## Required work
Write out the text lines of all the items below word for word, leaving out the pictures.

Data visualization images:
***

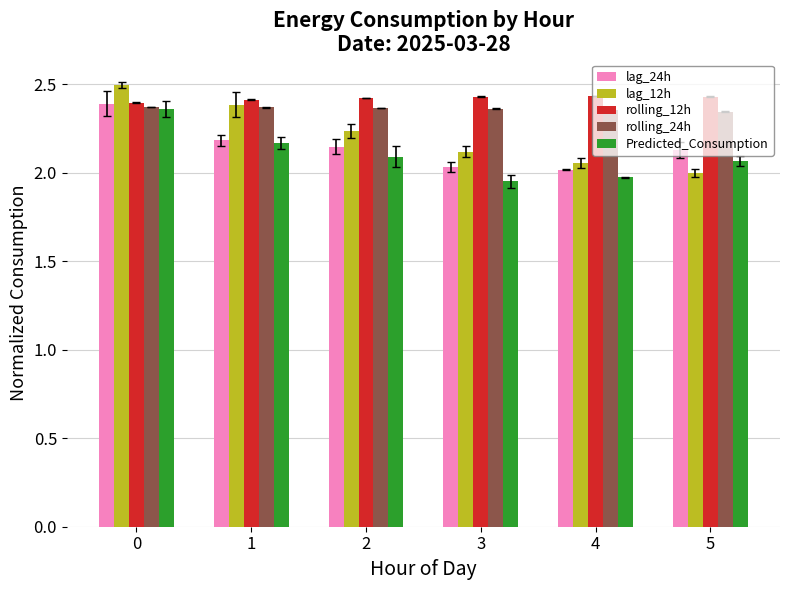

What is the total value across all series at 0?

12.0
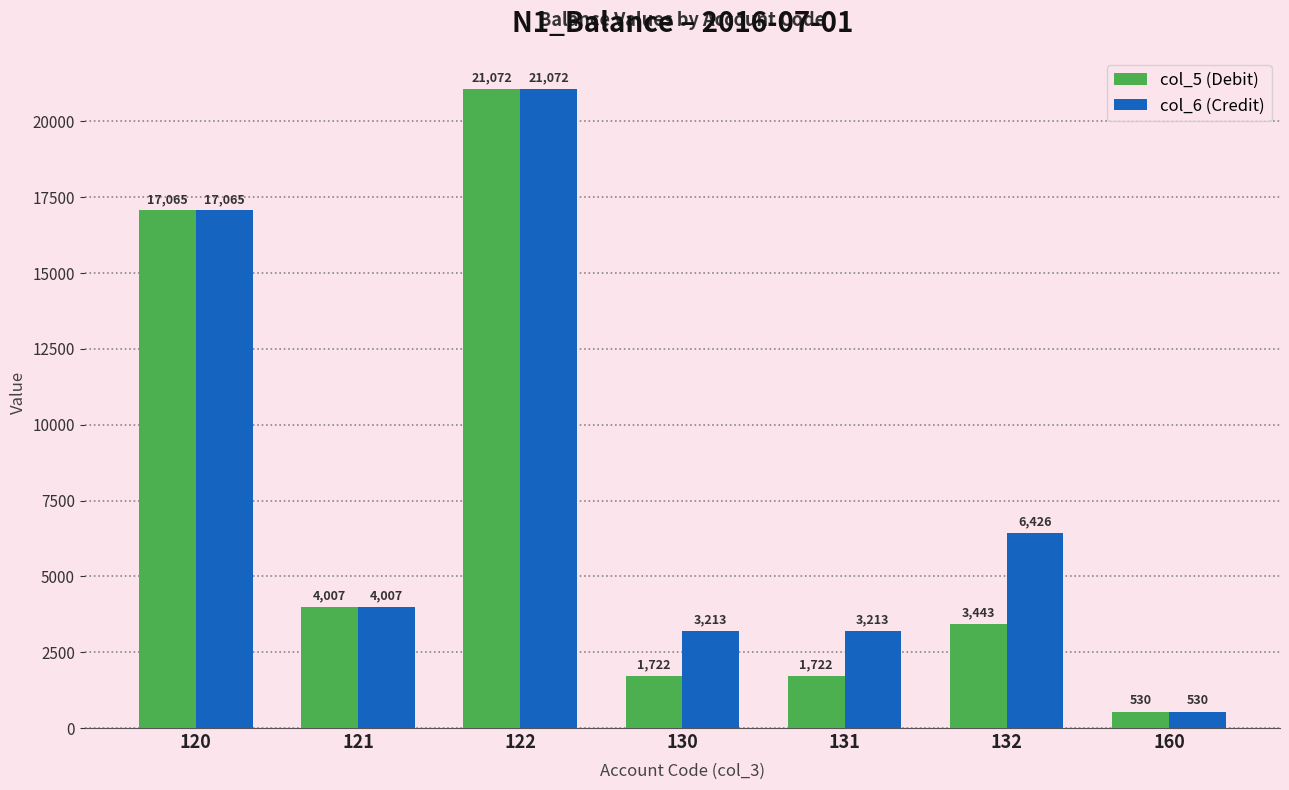

What is the difference between the col_5 (Debit) values at 130 and 132?

1721.5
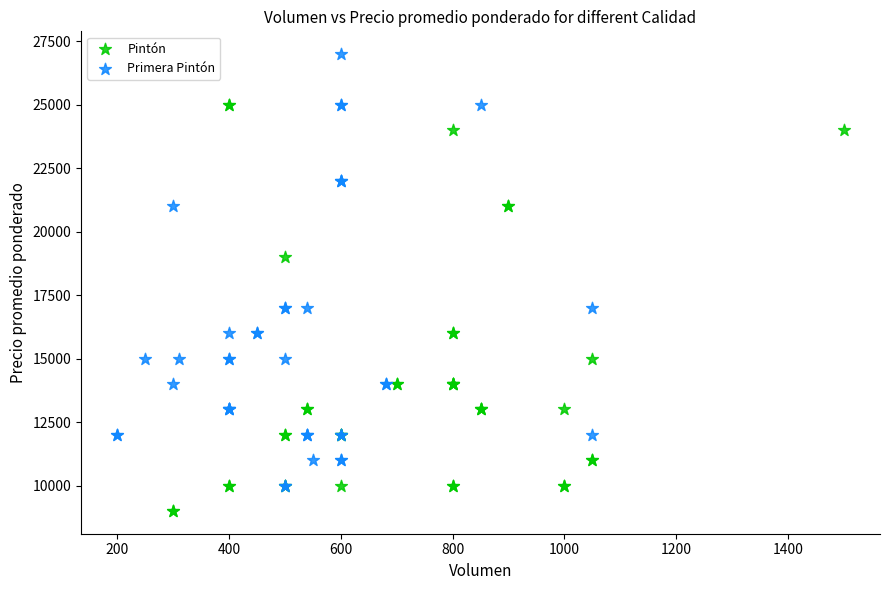

Which series contains the lowest Y value?

Pintón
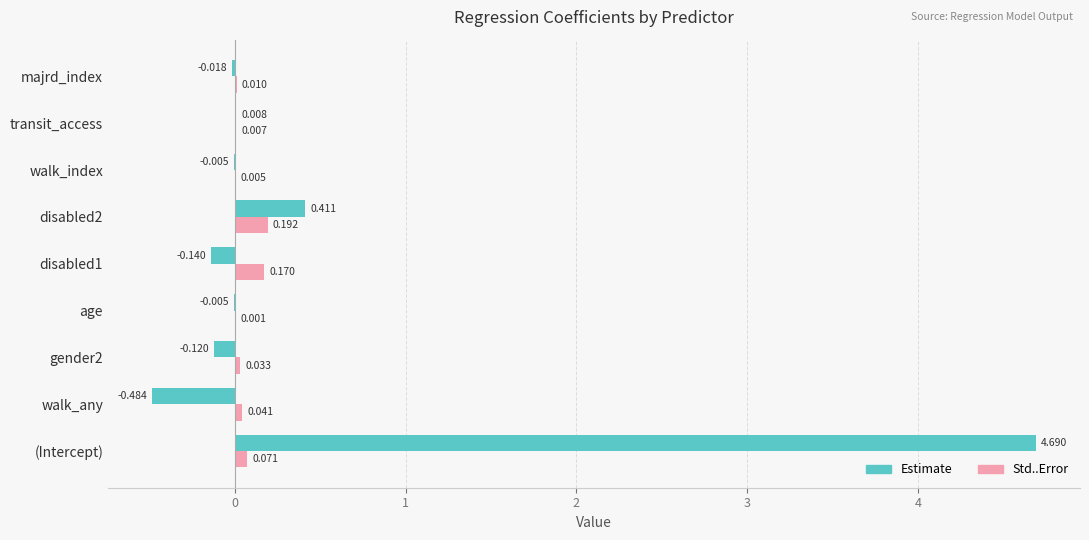

Which category has the highest value in the Estimate series?

(Intercept)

***

## Task output
What is the total value across all series at 0?

12.0

What is the difference between the col_5 (Debit) values at 130 and 132?

1721.5

Which series contains the lowest Y value?

Pintón

Which category has the highest value in the Estimate series?

(Intercept)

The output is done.